Spectrum and Outcome of Intra-abdominal Tumors in children Under-five in a Pediatric Critical Care Unit of a Tertiary Care Center of Pakistan
Keywords:Abdominal Neoplasm, Child, pediatric intensive care, Non-Hodgkin Lymphoma, Wilms tumor
AbstractObjective: To determine the spectrum and outcome of intra-abdominal tumors in children less than five years admitted in the critical care unit of a tertiary care center of Pakistan. Methodology: This retrospective study included children less than five years with malignant abdominal mass admitted in the pediatric critical care unit of the tertiary care center of Pakistan from July 2015 to June 2019. Undiagnosed patients or with relapsed or benign abdominal tumors managed in an outpatient or admitted in the critical care for post-operative care only were excluded from the study.
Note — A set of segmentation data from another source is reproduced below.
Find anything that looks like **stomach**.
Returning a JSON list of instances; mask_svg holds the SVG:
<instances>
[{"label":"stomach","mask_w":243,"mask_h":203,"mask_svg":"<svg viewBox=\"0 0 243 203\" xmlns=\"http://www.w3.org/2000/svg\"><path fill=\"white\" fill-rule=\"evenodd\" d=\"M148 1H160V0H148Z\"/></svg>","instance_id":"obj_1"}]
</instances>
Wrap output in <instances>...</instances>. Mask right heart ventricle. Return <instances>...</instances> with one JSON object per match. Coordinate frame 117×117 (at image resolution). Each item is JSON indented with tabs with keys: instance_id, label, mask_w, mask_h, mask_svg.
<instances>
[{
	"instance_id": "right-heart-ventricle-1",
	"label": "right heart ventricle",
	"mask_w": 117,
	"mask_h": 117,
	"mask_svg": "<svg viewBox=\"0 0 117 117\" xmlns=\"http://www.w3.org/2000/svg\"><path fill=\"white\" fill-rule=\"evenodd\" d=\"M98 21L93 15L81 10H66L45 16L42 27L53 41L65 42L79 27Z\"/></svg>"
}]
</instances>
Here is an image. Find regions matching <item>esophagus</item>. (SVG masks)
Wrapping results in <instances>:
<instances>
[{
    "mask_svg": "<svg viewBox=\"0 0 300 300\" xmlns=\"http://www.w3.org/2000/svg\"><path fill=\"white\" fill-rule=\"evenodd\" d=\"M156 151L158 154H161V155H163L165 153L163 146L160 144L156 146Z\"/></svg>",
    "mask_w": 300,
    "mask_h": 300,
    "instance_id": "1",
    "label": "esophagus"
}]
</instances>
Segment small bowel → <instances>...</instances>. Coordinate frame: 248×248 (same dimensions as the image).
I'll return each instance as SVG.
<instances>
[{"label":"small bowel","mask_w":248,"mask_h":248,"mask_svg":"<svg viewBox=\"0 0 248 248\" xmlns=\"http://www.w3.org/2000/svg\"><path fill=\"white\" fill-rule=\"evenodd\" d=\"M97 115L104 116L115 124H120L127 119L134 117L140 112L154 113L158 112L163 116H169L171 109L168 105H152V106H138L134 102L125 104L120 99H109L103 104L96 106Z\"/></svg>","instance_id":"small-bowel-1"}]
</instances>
Data was entered and analyzed by using SPSS version 21.0. Result: Total 55 patients were included with 69% boys and median age three years (IQR – 2 years). Abdominal distention was the commonest complain (100%). Only 42% children survived (n=23/55). High grade mature Bcell Non Hodgkin Lymphoma was the most common (45%) diagnosis. Advance Stage III/IV was seen in 94%. Combined multiple site metastasis was most common (45.4%). Sepsis (OR-5.30, 95% CI-1.24-22.65, p-0.024), inotropic use (OR-9.00, 95% CI-1.33-60.92, p-0.024) and malnutrition (OR-4.85, 95% CI-1.08-21.63, p-0.039) were identified as the most significant prognostic factors related to high mortality. Conclusion: B-cell Non-Hodgkin Lymphoma was the most common histopathological diagnosis, while sepsis was the commonest reason for admission in critical care unit. Majority presented with advanced stages (stage III/IV) with poor outcome(58% mortality). Sepsis, malnutrition and need of inotropes were found to be the independent risk factors contributing to this high mortality. We recommend for early recognition of abdominal distention as an important sign of cancer with prompt referral to pediatric oncology unit which would definitely decrease the upfront critical care requirement and improve survival.